Article body

L’ouvrage de Serge Denis propose une mise en relation stimulante de deux constats fréquents de la sociologie politique contemporaine : le déclin du politique d’un côté et l’essor de mobilisations sociales d’envergure de l’autre. Reprenons le déroulement de sa réflexion.

L’auteur définit le déclin du politique comme celui des choix politiques – en particulier à gauche de l’échiquier politique – c’est-à-dire le déclin du pouvoir des citoyens de choisir une parole politique qui leur corresponde. Il rejette du même coup l’analyse dominante de la sociologie électorale qui assimile la hausse de l’abstention électorale à de l’apathie ou au désintérêt pour le politique. Par ailleurs, il propose de considérer le renouveau des mobilisations sociales depuis les années 1970 comme étroitement liées à l’histoire du mouvement ouvrier, la force du mouvement ouvrier ayant sans conteste contribué à l’essor d’un autre type de mobilisations, celles des « nouveaux mouvements sociaux » (NMS), pour reprendre les catégories de l’auteur. Ces deux formes historiques de l’action collective sont traitées tout au long de l’ouvrage du point de vue des dynamiques qui les unissent ou les désunissent. Là encore, l’essai de Serge Denis se démarque de la recherche en sociologie politique qui à tendance à traiter de manière cloisonnée les organisations du champ politique intervenant dans la représentation, les partis, les syndicats et les autres mouvements sociaux faisant plus souvent qu’autrement l’objet d’analyses séparées.

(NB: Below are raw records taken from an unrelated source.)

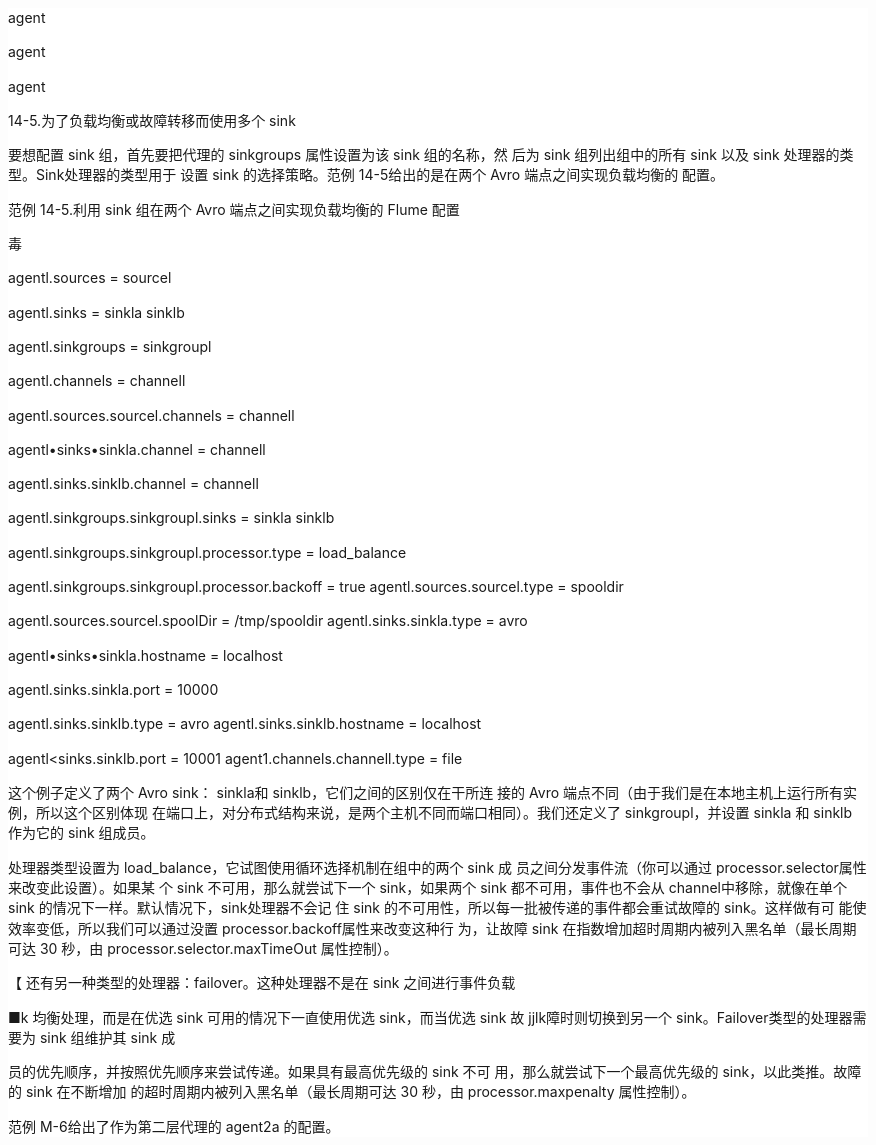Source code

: agent

agent

agent



14-5.为了负载均衡或故障转移而使用多个 sink

要想配置 sink 组，首先要把代理的 sinkgroups 属性设置为该 sink 组的名称，然 后为 sink 组列出组中的所有 sink 以及 sink 处理器的类型。Sink处理器的类型用于 设置 sink 的选择策略。范例 14-5给出的是在两个 Avro 端点之间实现负载均衡的 配置。

范例 14-5.利用 sink 组在两个 Avro 端点之间实现负载均衡的 Flume 配置

毒

agentl.sources = sourcel

agentl.sinks = sinkla sinklb

agentl.sinkgroups = sinkgroupl

agentl.channels = channell

agentl.sources.sourcel.channels = channell

agentl•sinks•sinkla.channel = channell

agentl.sinks.sinklb.channel = channell

agentl.sinkgroups.sinkgroupl.sinks = sinkla sinklb

agentl.sinkgroups.sinkgroupl.processor.type = load_balance

agentl.sinkgroups.sinkgroupl.processor.backoff = true agentl.sources.sourcel.type = spooldir

agentl.sources.sourcel.spoolDir = /tmp/spooldir agentl.sinks.sinkla.type = avro

agentl•sinks•sinkla.hostname = localhost

agentl.sinks.sinkla.port = 10000

agentl.sinks.sinklb.type = avro agentl.sinks.sinklb.hostname = localhost

agentl<sinks.sinklb.port = 10001 agent1.channels.channell.type = file

这个例子定义了两个 Avro sink： sinkla和 sinklb，它们之间的区别仅在干所连 接的 Avro 端点不同（由于我们是在本地主机上运行所有实例，所以这个区别体现 在端口上，对分布式结构来说，是两个主机不同而端口相同）。我们还定义了 sinkgroupl，并设置 sinkla 和 sinklb 作为它的 sink 组成员。

处理器类型设置为 load_balance，它试图使用循环选择机制在组中的两个 sink 成 员之间分发事件流（你可以通过 processor.selector属性来改变此设置）。如果某 个 sink 不可用，那么就尝试下一个 sink，如果两个 sink 都不可用，事件也不会从 channel中移除，就像在单个 sink 的情况下一样。默认情况下，sink处理器不会记 住 sink 的不可用性，所以每一批被传递的事件都会重试故障的 sink。这样做有可 能使效率变低，所以我们可以通过没置 processor.backoff属性来改变这种行 为，让故障 sink 在指数增加超时周期内被列入黑名单（最长周期可达 30 秒，由 processor.selector.maxTimeOut 属性控制）。

【    还有另一种类型的处理器：failover。这种处理器不是在 sink 之间进行事件负载

■k 均衡处理，而是在优选 sink 可用的情况下一直使用优选 sink，而当优选 sink 故 jjlk障时则切换到另一个 sink。Failover类型的处理器需要为 sink 组维护其 sink 成

员的优先顺序，并按照优先顺序来尝试传递。如果具有最高优先级的 sink 不可 用，那么就尝试下一个最高优先级的 sink，以此类推。故障的 sink 在不断增加 的超时周期内被列入黑名单（最长周期可达 30 秒，由 processor.maxpenalty 属性控制）。

范例 M-6给出了作为第二层代理的 agent2a 的配置。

Posant également que le rapport salarial (le rapport social qui unit un travailleur à un employeur) n’a pas disparu mais demeure au contraire dominant dans nos sociétés capitalistes, Denis conclut à la pertinence de raisonner en termes de classes de travailleurs salariés, qui posent par définition l’inégalité du rapport de travail non entre des individus mais entre des groupes.

Parce que le mouvement ouvrier a progressivement perdu son débouché politique depuis le milieu des années 1970 – ni les partis communistes ni les partis sociaux-démocrates ne peuvent prétendre en être des relais – , les classes de travailleurs salariés se trouvent dans une situation historique inédite depuis la fin de la Seconde Guerre mondiale : ils n’ont plus de médiation dans l’arène électorale. Les seuls représentants politiques collectifs qui peuvent prétendre porter la parole de ces classes toujours laborieuses sont les organisations du mouvement ouvrier (les syndicats en premier chef) et les NMS. Or, si l’action de ces organisations et mouvements est bien politique, elle n’est, selon l’auteur, pas ou peu présente sur le terrain électoral et ne permet pas de résoudre le « déclin du pouvoir citoyen ».

Comment peut-on envisager l’entrée des NMS et des organisations du MO en politique ? Quittant le terrain de l’analyse historique, Serge Denis, dans la dernière partie de son livre, propose d’explorer la possibilité d’une autoreprésentation en politique de ces formes collectives d’action. Il existe, selon lui, des éléments forts de convergence entre ces acteurs permettant la construction d’un programme politique unifié. En travaillant à partir des réalisations récentes de ces acteurs (en particulier les rencontres mondiales lors des forums sociaux mondiaux), il est possible de construire une force politique nouvelle qui rendrait la voie politique au salariat. Cette autoreprésentation des forces collectives de la société sur la scène électorale ne s’apparente ni à une coalition de citoyens (Québec Solidaire, par exemple), ni à la création d’un nouveau parti politique, mais à une forme hybride qui allierait représentation collective par le biais des acteurs sociaux et présence sur l’arène électorale.

La ligne argumentaire de l’auteur m’apparaît très stimulante parce qu’elle soulève sans détour la question que bien des acteurs sociaux se posent (comment continuer la lutte ?) et parce qu’elle met en valeur le potentiel proprement politique des mouvements sociaux. Cependant, l’argument de la nécessité que les NMS se constituent en sujet politique unifié pour devenir une force politique réelle et efficace de transformation sociale me semble discutable. À partir du moment où une telle formation politique existe, elle devient autre chose que ce pour quoi elle a été créée. On retrouve ici le paradoxe de la représentation décrit notamment par Bourdieu : à partir du moment où nos intérêts et nos identités sont portés par d’autres que nous-mêmes selon le principe de la délégation de pouvoir, ils prennent corps et existent par eux-mêmes. La création d’une entité entraîne la perte de contrôle de cette entité à moyen ou long terme ; il n’y a pas là d’autoreprésentation.